Unlike image-based detectors, our model also understands the action being performed by each object. This means that it not only detects and distinguishes a human face from a human body but also determines, for instance, if a face is “smiling” or “talking” or if a body is “jumping” or “dancing”. This is made possible by training our model on
video data rather than static images.
Compared to image detectors, which only process two-dimensional images, our model can process the time dimension. On the architecture side, we achieve this by using 3D-convolutional layers instead of 2D-convolutional layers, which enables the neural network to extract the relevant motion features that are needed to recognize the action performed by each object.
This end-to-end approach provides us with a very effective tool for analyzing and understanding human actions. In total, our model is trained to detect over 1,100 types of human activities and hand gestures. Another approach that we experimented with consists of breaking localization and classification into two independent sub-tasks: first, we extract bounding boxes and crop around each object using an object detector; then, we classify the action performed in each crop using a second action recognition model.
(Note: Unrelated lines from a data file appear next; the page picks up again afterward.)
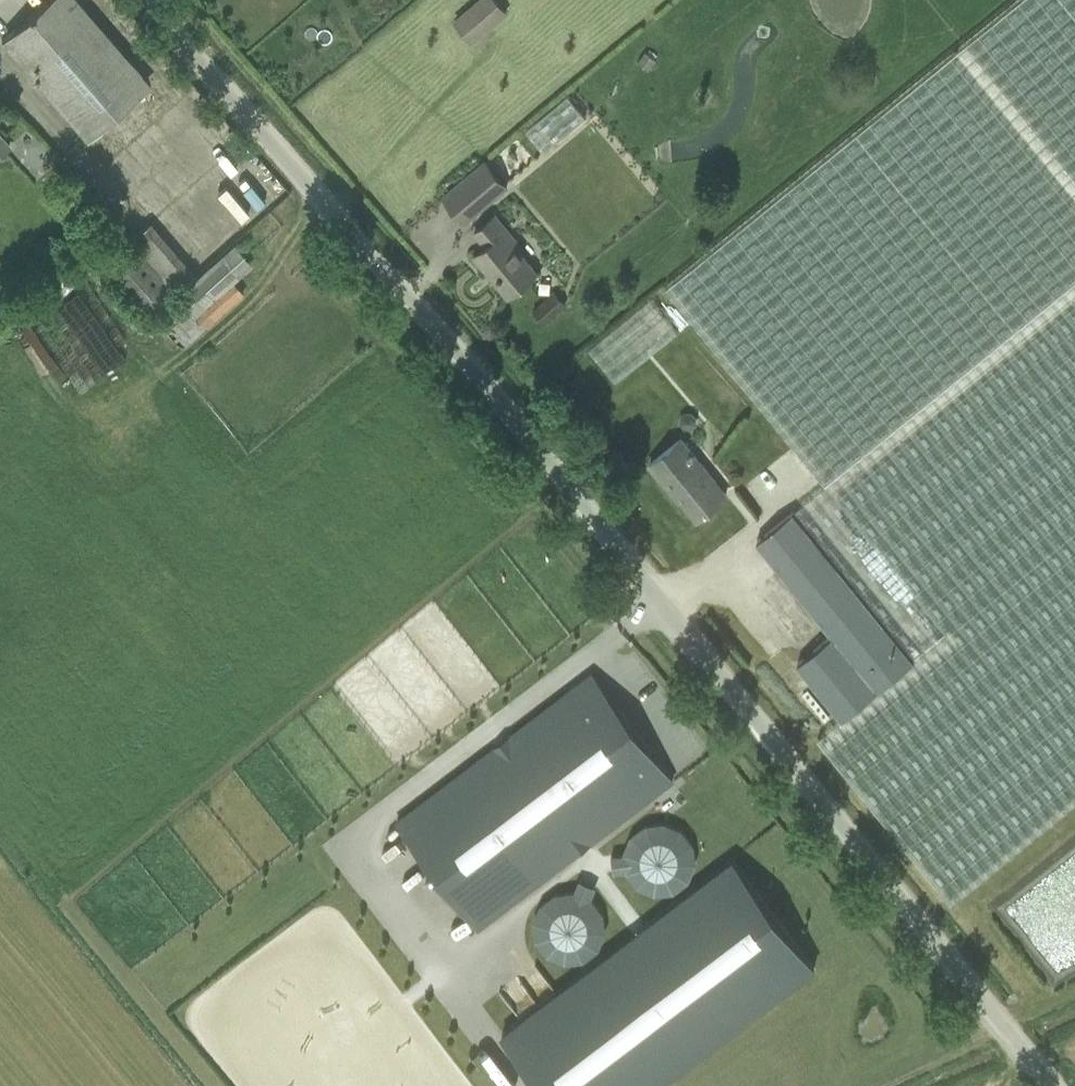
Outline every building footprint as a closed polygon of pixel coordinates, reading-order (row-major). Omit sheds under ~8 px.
[(71,0),(47,0),(2,40),(87,138),(146,87),(71,0)] [(472,43),(509,12),(498,0),(477,0),(453,20),(472,43)] [(827,485),(1074,281),(1074,0),(1021,0),(667,287),(827,485)] [(638,62),(648,70),(656,60),(646,52),(638,62)] [(556,140),(582,112),(573,104),(559,118),(557,116),(545,130),(556,140)] [(507,187),(485,161),(444,196),(466,222),(507,187)] [(495,215),(475,232),(486,246),(475,255),(487,271),(489,269),(510,294),(537,272),(514,245),(518,242),(495,215)] [(150,314),(175,293),(137,248),(107,274),(111,279),(137,310),(141,306),(149,315),(150,314)] [(222,256),(199,277),(154,317),(180,348),(245,293),(234,280),(239,275),(222,256)] [(48,306),(89,270),(79,258),(37,293),(48,306)] [(795,511),(916,660),(843,719),(818,739),(951,902),(1074,801),(1074,281),(827,485),(795,511)] [(568,306),(556,292),(535,309),(546,323),(553,318),(566,308),(568,306)] [(115,357),(91,293),(45,310),(69,374),(115,357)] [(675,489),(698,518),(726,495),(681,439),(650,464),(673,491),(675,489)] [(795,511),(757,541),(833,635),(798,663),(843,719),(916,660),(795,511)] [(650,799),(672,782),(590,673),(568,690),(572,695),(401,826),(475,924),(646,794),(650,799)] [(624,867),(651,901),(702,861),(663,812),(606,857),(618,872),(624,867)] [(503,1033),(543,1085),(661,1085),(815,969),(732,859),(503,1033)] [(589,900),(595,884),(576,877),(570,894),(548,886),(526,943),(586,966),(609,908),(589,900)] [(490,1046),(507,1072),(516,1065),(498,1040),(490,1046)] [(489,1046),(480,1052),(495,1079),(505,1074),(489,1046)]
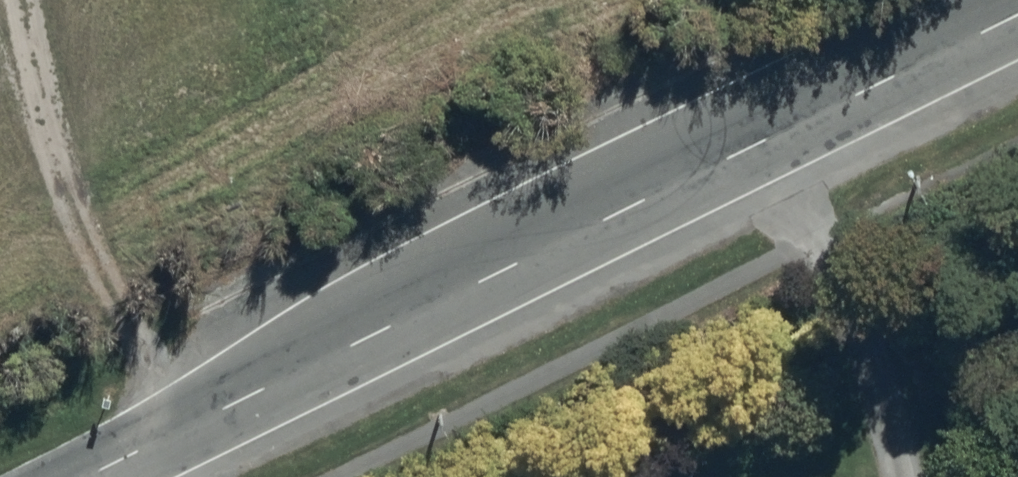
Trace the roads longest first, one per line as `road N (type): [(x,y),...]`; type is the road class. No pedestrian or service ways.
road 1 (unclassified): [(77,476),(1017,14)]
road 2 (track): [(166,433),(82,230),(32,0)]
road 3 (track): [(769,137),(872,358),(909,476)]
Our experience tells us that the end-to-end approach has several benefits over this two-step approach:
-
Simplicity: only one deep learning model to maintain.
-
Multi-tasking / Transfer learning: solving both tasks at once should make the model better on each individual task.
-
Omniscience: the recognition of actions is not restricted to one individual in the scene; the model is aware of all the actions taking place at the same time.
-
Constant complexity: it does not matter how many people are in the scene. The computation required for multi-person recognition and action classification is as efficient as for one person.
-
Speed: recognizing and classifying human actions simultaneously saves inference time. This makes it possible to run the vision model in real-time on edge-devices like the iPad Pro.